**Document segment:**
====================
Sunday, May 21, 2006


Hey, all! My short story, Dinner Party, will be featured in the June Rebirth issue of Girlphoria. Look for it!

Saturday, May 20, 2006

Just Checking In

I've been insanely busy this week, having reached the point in my novel where the Muse takes complete control and I write like a fiend until completion.

I've also been reading a great deal.

Which brings me to the latest addition to my blog layout - the Recommended Reading Box. I'll add to the list as I read new wonderful things. And by "anything by ..." I mean just that. I've read numerous works by that author and would recommend each and every one of them. So enjoy!

Monday, May 15, 2006

ARCs for sale on ebay?
====================
**Source data:**
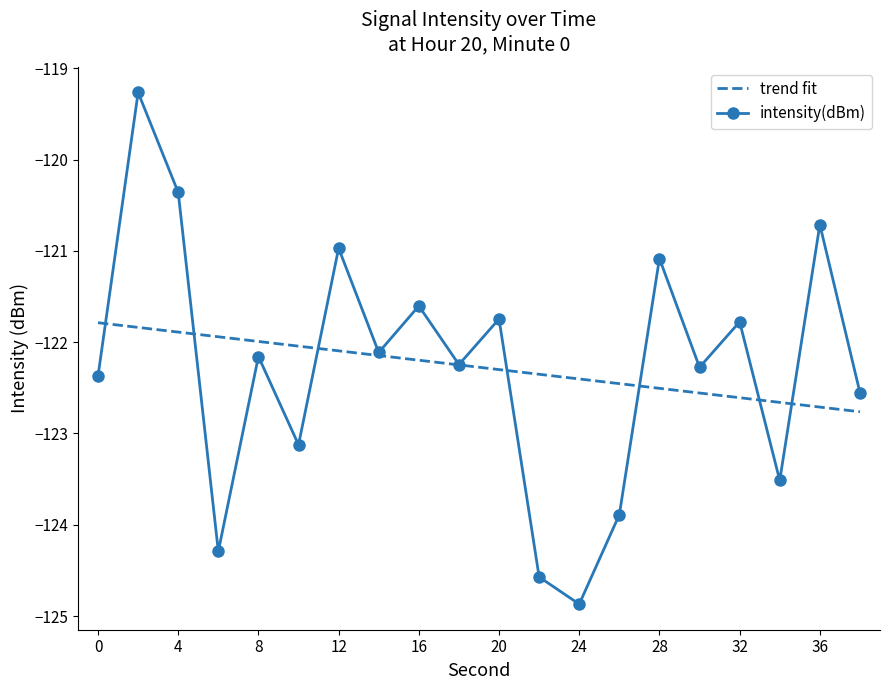

How many data points are above -122?

8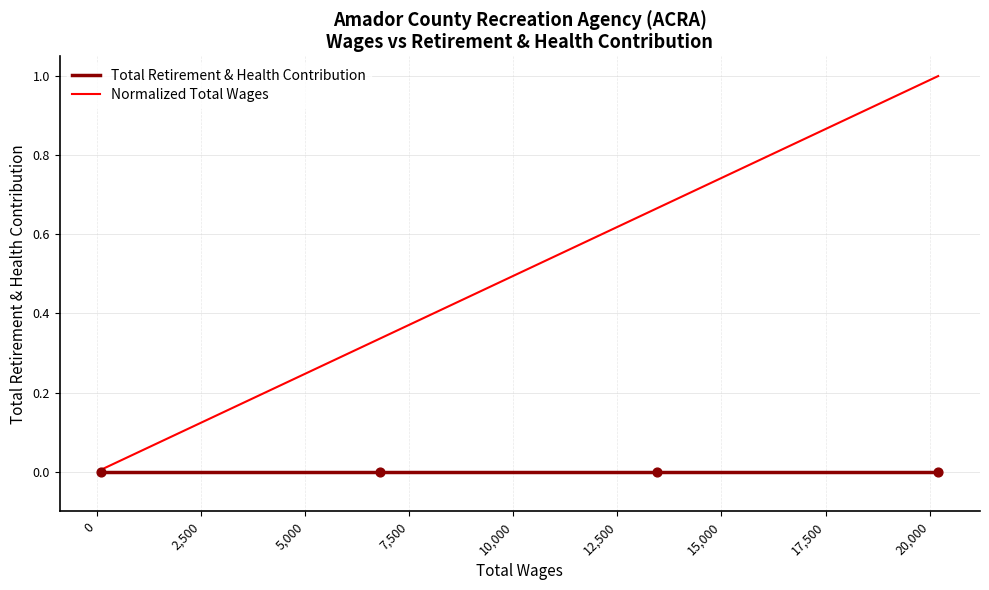

Which series has the largest range (max minus min)?

Normalized Total Wages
====================
**Things to do:**
**1.** Write out the blog posts word for word, starting with "Sunday, May 21, 2006" and going on through "them. So enjoy!".
**2.** Pick up the blog posts at the point where they stop and continue them.
The listing has no connection to the blog posts.

**List of answers:**
**1.**
Sunday, May 21, 2006


Hey, all! My short story, Dinner Party, will be featured in the June Rebirth issue of Girlphoria. Look for it!

Saturday, May 20, 2006

Just Checking In

I've been insanely busy this week, having reached the point in my novel where the Muse takes complete control and I write like a fiend until completion.

I've also been reading a great deal.

Which brings me to the latest addition to my blog layout - the Recommended Reading Box. I'll add to the list as I read new wonderful things. And by "anything by ..." I mean just that. I've read numerous works by that author and would recommend each and every one of them. So enjoy!

**2.**
I need to call attention to something going on that, quite frankly, disturbs the fuck out of me. Fellow novelist PC Cast stumbled onto several ARCs of her novel being sold on ebay. For those of you who don't know, ARC stands for Advanced Review Copy. These are advanced copies of novels - sometimes unedited - that are sent to various readers at no charge so that they may read and review the work. You know how sometimes you'll see quotes on a book jacket of this person or that person saying "This book was a nonstop thrillride!"? ARCs.

ARCs are not for sale. They're not meant to be sold later, either, because the author herself has made no profit from the ARC whatsoever. Even more infuriating is the fact that these auctions are closing at $30, sometimes more. One woman said she saw an ARC of a Janet Evanovich book go for over $600. That is $600 of pure profit for the asstard who created the listing. Ms. Evanovich will not see one single penny of that.

Some of you may say, "well, that's capitalism for you".

No, it's not. It's theft. A rather nasty debate on the subject arose over at Smart Bitches Who Love Trashy Novels. Some people were claiming that just because the cover of the book says, "ARC - Not for Sale" doesn't make it illegal to sell them.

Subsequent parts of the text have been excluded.